The presence of lymphovascular invasion (LVI) is thought to indicates an increased risk for progressive disease in rectal cancers according to the National Comprehensive Cancer Network (NCCN) Guidelines. Here, we developed and validated a radiomics model for prediction of LVI in rectal cancer based on pre-treatment MRI. The Ridge Classifier have the best prediction accuracy score( 73.3%), its specificity, sensitivity and F1 score are 83.9%, 59.4 % and 65.1 %, respectively. So, the radiomics features from MRI of rectal cancer is a useful tool for predicting LVI preoperatively and has marked discrimination accuracy.
Introduction
One third of Colorectal cancer (CRC) are located in rectum.1 The presence of lymphovascular invasion (LVI) is thought to indicates an increased risk for progressive disease in rectal cancers according to the National Comprehensive Cancer Network (NCCN) Guidelines.2 And the LVI is also considered to be an important biomarker for personalized treatment therapies. 1, 3, 4, 5 The presence of LVI is very important for prognosis and personalized treatment plan in rectal cancer. 1, 3, 4, 5 Rectal magnetic resonance (MR) imaging plays a vital role in the pre-procedure assessment of primary rectal tumor, which is noninvasively. Radiomics, the high-throughput mining of quantitative image features from standard-of-care medical imaging that enables data to be extracted and applied within clinical-decision support systems to improve diagnostic, prognostic, and predictive accuracy, is gaining importance in cancer research.6 We investigated the relationships between the lymphovascular invasion and MR image radiomics features, to evaluate the LVI pre-procedure by MR images.Methods
A total of 142 rectal cancer patients who underwent surgical treatment with pathological results between Jan. 2016 and Jan. 2018 were included in this study. All the patients underwent rectal MRI (T2-weighted and diffusion-weighted imaging) scan pre-surgery. 61 patients were diagnosed with LVI. Because the lymphovascular invasion emerges on both primary tumor site and the mesorenctal region, we defined the regions of interest (ROIs) as follows: a. the volume of the whole primary tumor, which were created manually based on T2WI and DWI; b. the volume of mesorectal on T2WI. We use three different series of region of interest (ROI) in Radiomics feature calculation, including lesions of tumor and mesorectum on T2 image and lesions of tumor on DWI image drawn by one radiologist using IntelliSpace Discovery (Philips, Best, the Netherlands) and analyzed by Philips Radiomics Tool (Philips Healthcare, China, the core feature calculation is based on pyRadiomics).
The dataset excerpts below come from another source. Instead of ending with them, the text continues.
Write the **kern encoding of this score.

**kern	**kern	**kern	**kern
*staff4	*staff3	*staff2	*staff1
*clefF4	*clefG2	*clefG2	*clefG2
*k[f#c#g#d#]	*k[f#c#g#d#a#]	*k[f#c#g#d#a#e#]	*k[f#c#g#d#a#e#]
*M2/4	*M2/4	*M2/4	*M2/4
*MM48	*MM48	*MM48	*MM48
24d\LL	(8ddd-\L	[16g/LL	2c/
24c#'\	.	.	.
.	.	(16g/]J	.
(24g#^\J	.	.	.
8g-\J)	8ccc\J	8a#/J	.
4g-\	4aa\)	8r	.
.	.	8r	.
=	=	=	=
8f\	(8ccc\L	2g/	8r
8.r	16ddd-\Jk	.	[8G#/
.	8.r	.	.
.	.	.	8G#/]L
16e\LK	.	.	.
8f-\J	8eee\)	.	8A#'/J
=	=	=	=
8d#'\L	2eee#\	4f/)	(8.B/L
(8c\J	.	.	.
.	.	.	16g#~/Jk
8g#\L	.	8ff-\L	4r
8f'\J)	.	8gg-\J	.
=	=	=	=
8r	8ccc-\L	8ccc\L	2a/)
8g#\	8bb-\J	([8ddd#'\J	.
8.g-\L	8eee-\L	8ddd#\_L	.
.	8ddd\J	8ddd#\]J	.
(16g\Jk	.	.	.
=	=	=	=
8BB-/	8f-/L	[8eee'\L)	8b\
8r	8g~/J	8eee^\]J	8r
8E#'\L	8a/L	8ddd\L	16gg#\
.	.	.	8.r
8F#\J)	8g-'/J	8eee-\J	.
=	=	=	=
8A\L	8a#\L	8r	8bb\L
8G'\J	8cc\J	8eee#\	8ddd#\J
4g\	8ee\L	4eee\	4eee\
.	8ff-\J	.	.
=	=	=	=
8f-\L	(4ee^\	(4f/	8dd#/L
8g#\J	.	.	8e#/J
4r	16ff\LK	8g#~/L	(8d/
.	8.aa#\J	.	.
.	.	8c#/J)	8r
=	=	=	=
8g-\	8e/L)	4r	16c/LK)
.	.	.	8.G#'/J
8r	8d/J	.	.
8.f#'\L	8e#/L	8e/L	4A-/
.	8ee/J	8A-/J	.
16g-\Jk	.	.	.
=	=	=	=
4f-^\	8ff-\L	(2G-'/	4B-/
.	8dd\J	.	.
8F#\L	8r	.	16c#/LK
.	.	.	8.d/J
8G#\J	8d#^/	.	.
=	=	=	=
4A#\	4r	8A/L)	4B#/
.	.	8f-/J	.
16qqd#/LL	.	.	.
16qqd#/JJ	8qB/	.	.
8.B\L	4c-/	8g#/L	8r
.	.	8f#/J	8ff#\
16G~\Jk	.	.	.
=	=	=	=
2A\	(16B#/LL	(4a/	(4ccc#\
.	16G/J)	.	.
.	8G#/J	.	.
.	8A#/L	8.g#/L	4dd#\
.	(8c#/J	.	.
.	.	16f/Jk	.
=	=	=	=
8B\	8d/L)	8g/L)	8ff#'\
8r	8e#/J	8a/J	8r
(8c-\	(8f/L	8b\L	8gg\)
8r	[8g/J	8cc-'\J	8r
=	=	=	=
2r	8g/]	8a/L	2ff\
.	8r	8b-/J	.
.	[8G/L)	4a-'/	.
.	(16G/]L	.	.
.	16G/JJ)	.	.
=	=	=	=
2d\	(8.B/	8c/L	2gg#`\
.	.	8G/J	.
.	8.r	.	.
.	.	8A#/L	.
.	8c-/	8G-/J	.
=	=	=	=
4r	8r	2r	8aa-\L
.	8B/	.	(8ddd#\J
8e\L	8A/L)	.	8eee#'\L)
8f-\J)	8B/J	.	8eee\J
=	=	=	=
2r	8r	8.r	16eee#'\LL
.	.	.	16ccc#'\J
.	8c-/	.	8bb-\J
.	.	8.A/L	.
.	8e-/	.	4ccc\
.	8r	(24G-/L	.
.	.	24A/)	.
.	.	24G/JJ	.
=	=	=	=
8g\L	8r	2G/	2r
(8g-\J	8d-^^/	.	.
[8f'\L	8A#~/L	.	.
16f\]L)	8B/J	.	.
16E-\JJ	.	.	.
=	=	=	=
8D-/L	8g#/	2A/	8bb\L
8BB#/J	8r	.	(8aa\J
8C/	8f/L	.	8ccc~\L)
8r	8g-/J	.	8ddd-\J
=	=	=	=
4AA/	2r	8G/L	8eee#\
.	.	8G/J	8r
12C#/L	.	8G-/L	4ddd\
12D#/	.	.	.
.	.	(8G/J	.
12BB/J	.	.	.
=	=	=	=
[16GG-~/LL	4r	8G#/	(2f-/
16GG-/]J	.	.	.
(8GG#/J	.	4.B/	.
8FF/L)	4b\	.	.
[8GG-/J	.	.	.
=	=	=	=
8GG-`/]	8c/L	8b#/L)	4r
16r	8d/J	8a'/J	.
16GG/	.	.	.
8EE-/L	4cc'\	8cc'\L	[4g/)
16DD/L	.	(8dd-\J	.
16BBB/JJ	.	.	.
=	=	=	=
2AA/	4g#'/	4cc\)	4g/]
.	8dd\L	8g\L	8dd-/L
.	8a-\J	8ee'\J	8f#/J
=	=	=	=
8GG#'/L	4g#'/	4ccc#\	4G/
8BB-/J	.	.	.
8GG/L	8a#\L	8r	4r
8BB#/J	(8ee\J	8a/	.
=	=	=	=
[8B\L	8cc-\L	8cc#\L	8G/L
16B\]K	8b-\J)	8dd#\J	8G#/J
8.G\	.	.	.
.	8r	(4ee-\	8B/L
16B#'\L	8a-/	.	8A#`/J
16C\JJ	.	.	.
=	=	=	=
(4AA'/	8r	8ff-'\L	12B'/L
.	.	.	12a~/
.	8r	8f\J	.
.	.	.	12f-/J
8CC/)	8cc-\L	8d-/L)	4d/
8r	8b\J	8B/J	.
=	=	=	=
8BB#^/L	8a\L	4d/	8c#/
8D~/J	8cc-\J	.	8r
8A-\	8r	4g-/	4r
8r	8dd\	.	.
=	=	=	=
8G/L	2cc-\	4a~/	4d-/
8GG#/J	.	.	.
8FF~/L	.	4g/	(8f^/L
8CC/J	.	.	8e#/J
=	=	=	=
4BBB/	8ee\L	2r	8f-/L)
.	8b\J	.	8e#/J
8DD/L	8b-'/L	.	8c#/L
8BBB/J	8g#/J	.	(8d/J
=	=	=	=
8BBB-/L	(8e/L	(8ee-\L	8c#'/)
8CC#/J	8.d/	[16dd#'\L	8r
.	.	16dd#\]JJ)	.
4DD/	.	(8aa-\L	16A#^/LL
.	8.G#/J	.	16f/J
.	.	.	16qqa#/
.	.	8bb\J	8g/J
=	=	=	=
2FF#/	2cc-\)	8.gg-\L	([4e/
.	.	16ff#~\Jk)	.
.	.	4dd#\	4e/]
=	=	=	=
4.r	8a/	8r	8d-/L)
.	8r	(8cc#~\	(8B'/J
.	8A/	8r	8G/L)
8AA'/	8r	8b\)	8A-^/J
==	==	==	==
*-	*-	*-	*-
For each ROI, a total of 1227 three-dimensional (3D) based radiomic features were extracted. These radiomic features quantified tumor characteristics using tumor size and shape, intensity statistics, and texture. For each patient, we integrated all of the 3681 Radiomics features from three ROIs together. In the following feature dimension reduction analysis, we used Pearson correlation, hierarchical cluster analysis and principal component analysis (PCA) to select the key features. In modeling stage, we investigated 19 classification methods (including Passive Aggressive Classifier, Perceptron, Ridge Classifier, SGD Classifier, Logistic Regression, AdaBoost Classifier, Bagging Classifier, Extra Trees Classifier, Gradient Boosting Classifier, Random Forest Classifier, K Neighbors Classifier, Support Vector Classifier, Decision Tree Classifier, Linear Discriminant Analysis, Quadratic Discriminant Analysis, MLP Classifier, XGB Classifier, Extra Tree Classifier, Gaussian Process Classifier) for training and prediction. These models were trained on the training cohort and their performance was evaluated on the cross-validation cohort using the area under ROC curve (AUC).Conclusion
Multiparametric radiomics features from multiparametric MRI of rectal cancer help to evaluate the LVI by MR Images.